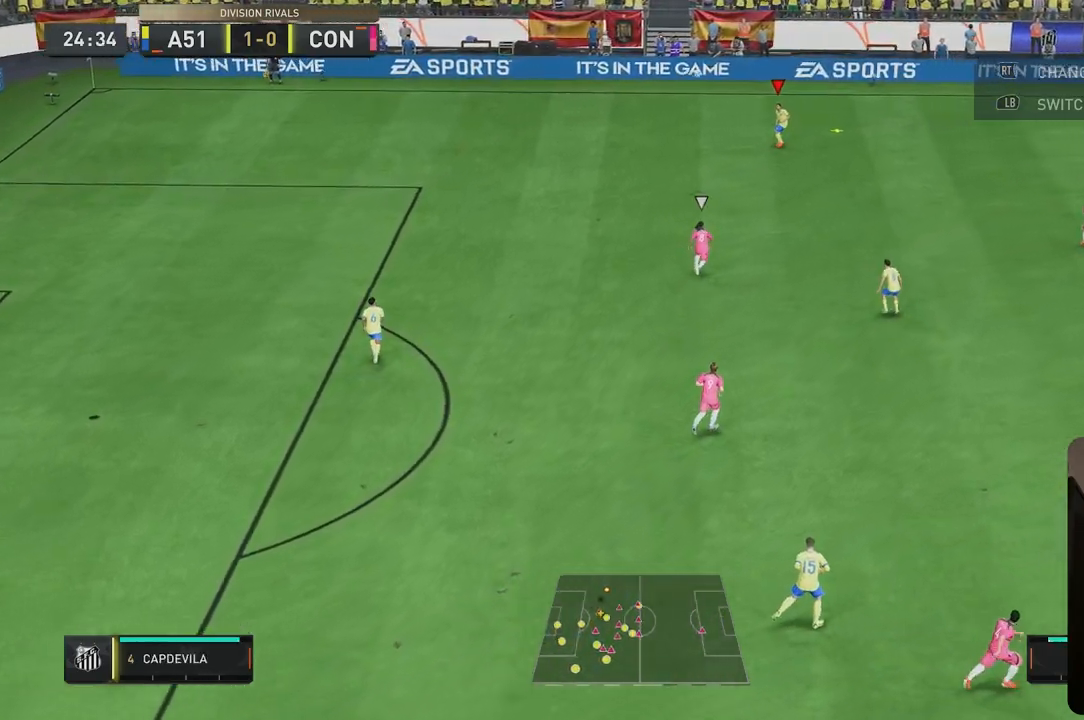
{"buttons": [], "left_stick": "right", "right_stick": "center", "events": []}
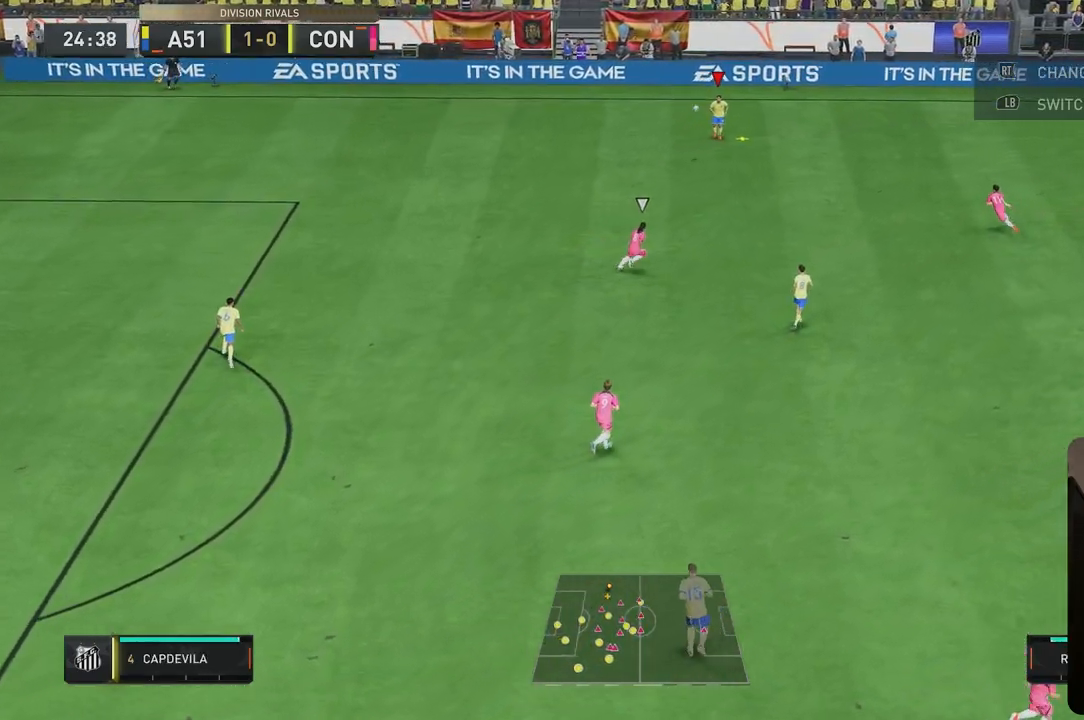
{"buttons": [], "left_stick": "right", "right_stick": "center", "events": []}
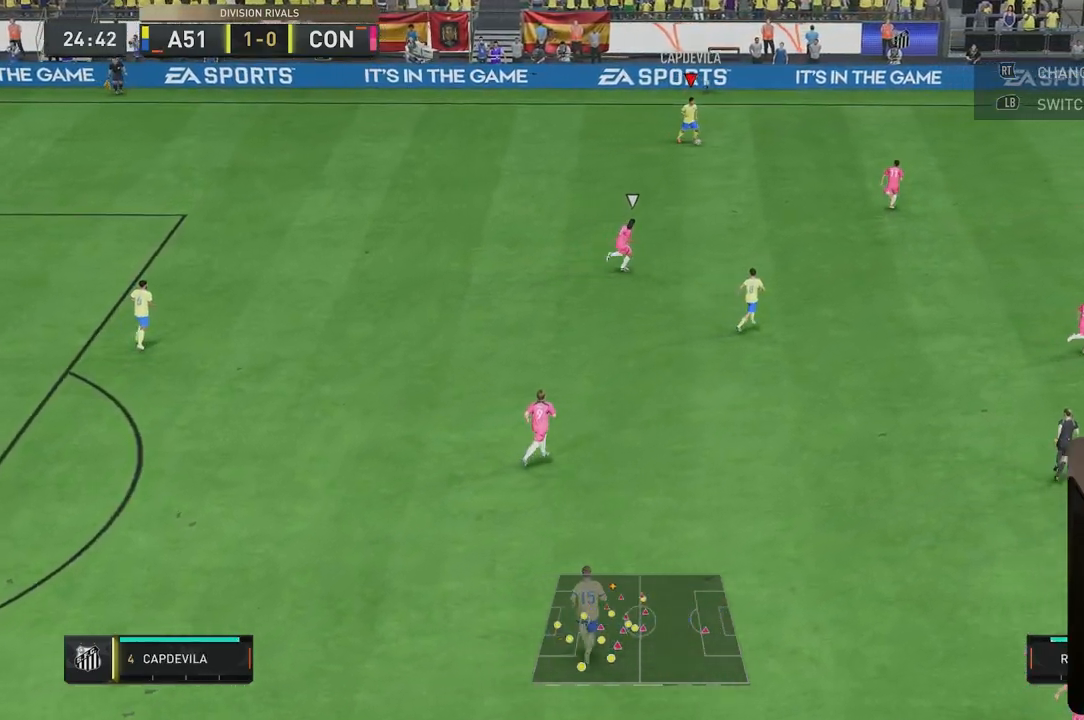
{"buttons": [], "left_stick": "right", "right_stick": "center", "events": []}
========================
What the task requires: All of the data gets printed again exactly; the pictures do not.

Task answer:
{"buttons": [], "left_stick": "right", "right_stick": "center", "events": []}
{"buttons": [], "left_stick": "right", "right_stick": "center", "events": []}
{"buttons": [], "left_stick": "right", "right_stick": "center", "events": []}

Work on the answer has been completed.